There was a registered manager in post. A registered manager is a person who has registered with the Care Quality Commission to manage the service. Like registered providers, they are ‘registered persons’. Registered persons have legal responsibility for meeting the requirements in the Health and Social Care Act 2008 and associated Regulations about how the service is run.

Premises were not always managed to keep people safe. Some trunking had come loose exposing loose wires in one part of the home and there was extremely poor lighting in the ground floor bathroom. There was only one bathroom available for people to have a shower. An upstairs bathroom had been decommissioned as the bath was unsuitable for people who had limited mobility. Generally, the home was clean and tidy. There were sufficient staff on duty, but they were not always deployed in a way that meant people’s needs were responded to promptly. People felt safe and any risks to them were assessed and managed appropriately. Safe recruitment practices were followed. Medicines were managed safely, although competency checks for staff had not been undertaken.

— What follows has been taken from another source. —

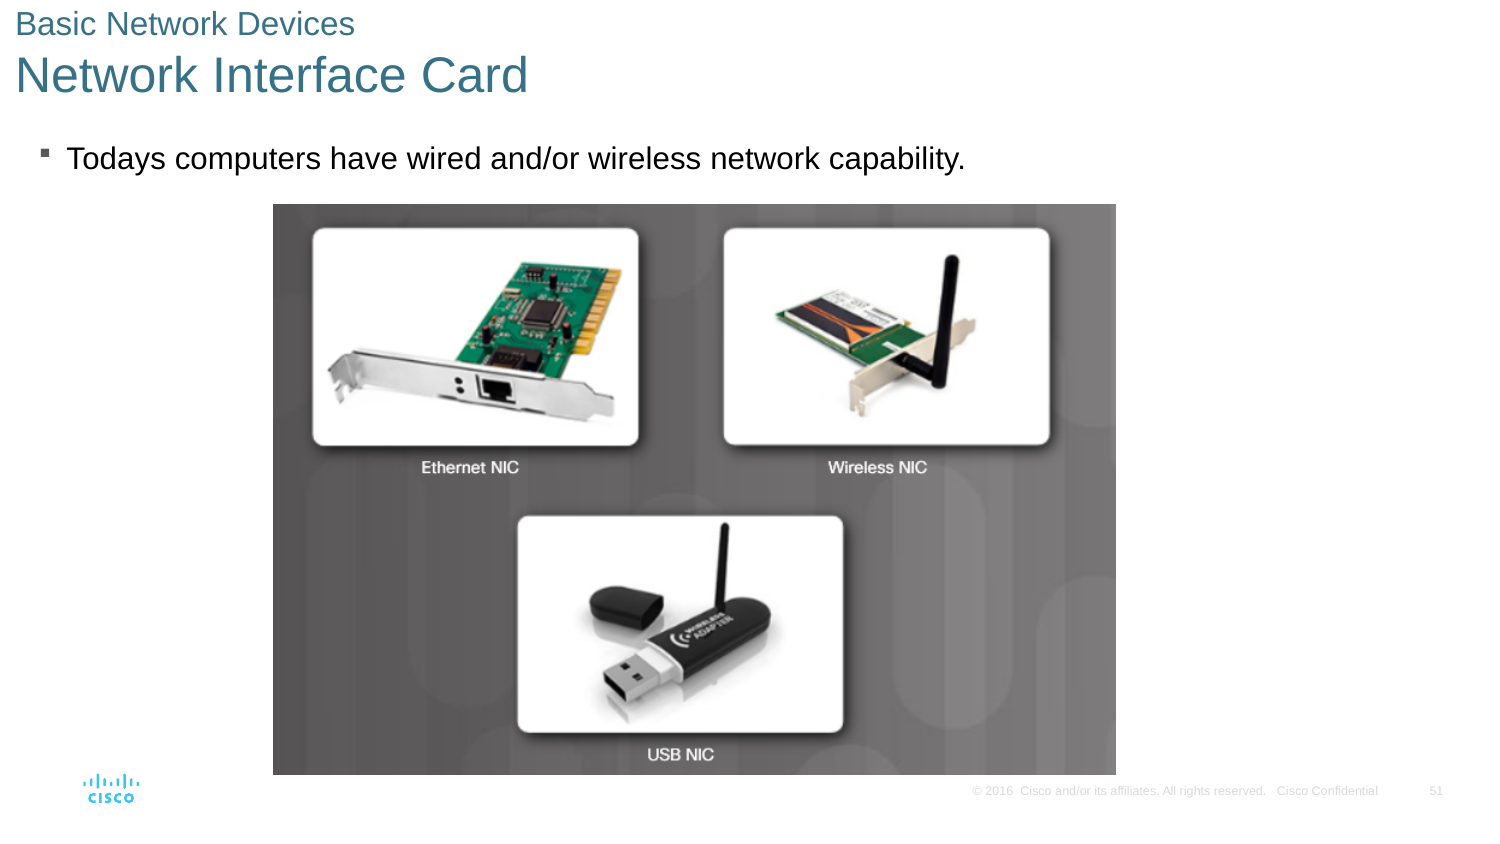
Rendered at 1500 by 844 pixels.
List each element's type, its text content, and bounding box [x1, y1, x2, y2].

list Todays computers have wired and/or wireless network capability. [23, 131, 1476, 189]
picture [273, 203, 1116, 775]
title Basic Network Devices Network Interface Card [0, 0, 1500, 125]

Staff had received training considered essential to their work, but records were not available to confirm this. Additional training opportunities for staff were available from an external organisation, but not all staff had accessed this. Staff had received at least one supervision in the year, although the provider’s policy stated that supervision meetings should occur every two months. No staff had received an annual appraisal and formal staff meetings had not been planned. However, staff communicated with each other at handover meetings. Care staff had achieved appropriate vocational or professional qualifications and new staff followed the Care Certificate, a universally recognised qualification.

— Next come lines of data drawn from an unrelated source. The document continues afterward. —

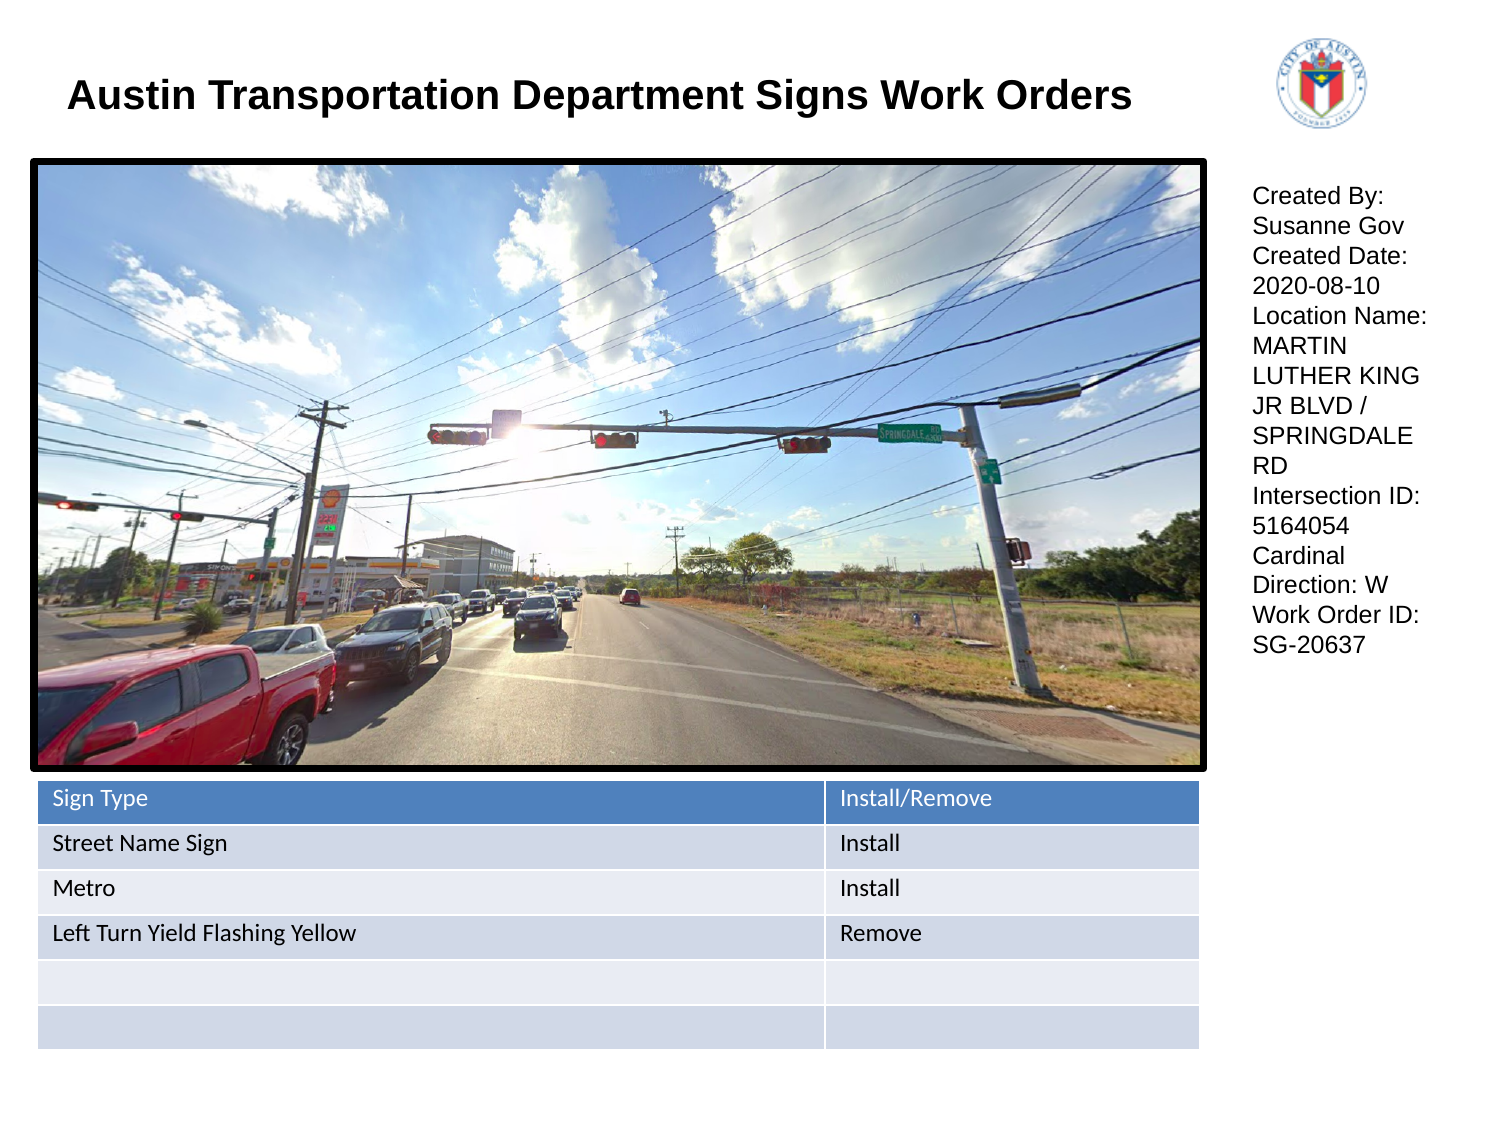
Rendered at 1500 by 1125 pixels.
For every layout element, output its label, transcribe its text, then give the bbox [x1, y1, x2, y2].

table_cell Install [826, 871, 1199, 914]
text_box Created By: Susanne Gov Created Date: 2020-08-10 Location Name: MARTIN LUTHER KING JR BLVD / SPRINGDALE RD Intersection ID: 5164054 Cardinal Direction: W Work Order ID: SG-20637 [1237, 172, 1463, 667]
table_cell [826, 961, 1199, 1004]
table_cell [38, 1006, 824, 1049]
text_box Austin Transportation Department Signs Work Orders [51, 60, 1149, 125]
picture [1274, 37, 1369, 132]
table_header Sign Type [38, 781, 824, 824]
picture [37, 164, 1201, 766]
table_cell Street Name Sign [38, 826, 824, 869]
table_cell Metro [38, 871, 824, 914]
table_cell Left Turn Yield Flashing Yellow [38, 916, 824, 959]
table_cell [38, 961, 824, 1004]
table_header Install/Remove [826, 781, 1199, 824]
table_cell Remove [826, 916, 1199, 959]
table_cell [826, 1006, 1199, 1049]
table_cell Install [826, 826, 1199, 869]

Consent to care and treatment was sought in line with legislation and guidance and staff had received training in this area. However, not all staff had a thorough understanding of the legislation in relation to consent to care and treatment.

People were supported to have sufficient to eat and drink and to maintain a balanced diet. Some people’s preferences with regard to food choices were not always taken account of. Special diets were catered for. People had access to a range of healthcare professionals. Some areas of the home were warm and inviting, however, other areas were starker with narrow corridors and a lack of helpful signage for people living with dementia.

Staff knew people well and kind, caring relationships had been developed. People were encouraged to express their views and staff supported people in a caring and reassuring way. People were treated with dignity and respect. Staff knocked on people’s doors before entering to promote privacy.

People did not always receive care that was personalised to meet their needs. Activities were organised for people and staff tried to involve people in these. However, some people had little mental stimulation during the day or access to meaningful activities. Care plans provided detailed information about people and were reviewed and updated every month. There was a complaints policy in place, however, this was in need of updating. No complaints had been received within the year.

People’s views were obtained through informal means and the registered manager met with people every day to check on their wellbeing. People and their relatives were asked for their views in a questionnaire. However, this referenced the CQC fundamental standards and would not have been easily understood by the majority of people. Generally, people and their relatives felt the home was well-run and staff felt supported by management. There was a range of audits in place to measure the quality of care delivered, including environmental checks. However, the environmental checks were not always effective in identifying areas of concern such as cleaning and maintenance issues.

We found four breaches of the Health and Social Care Act 2008 (Regulated Activities) Regulations 2014. You can see what action we have asked the provider to take at the back of this report.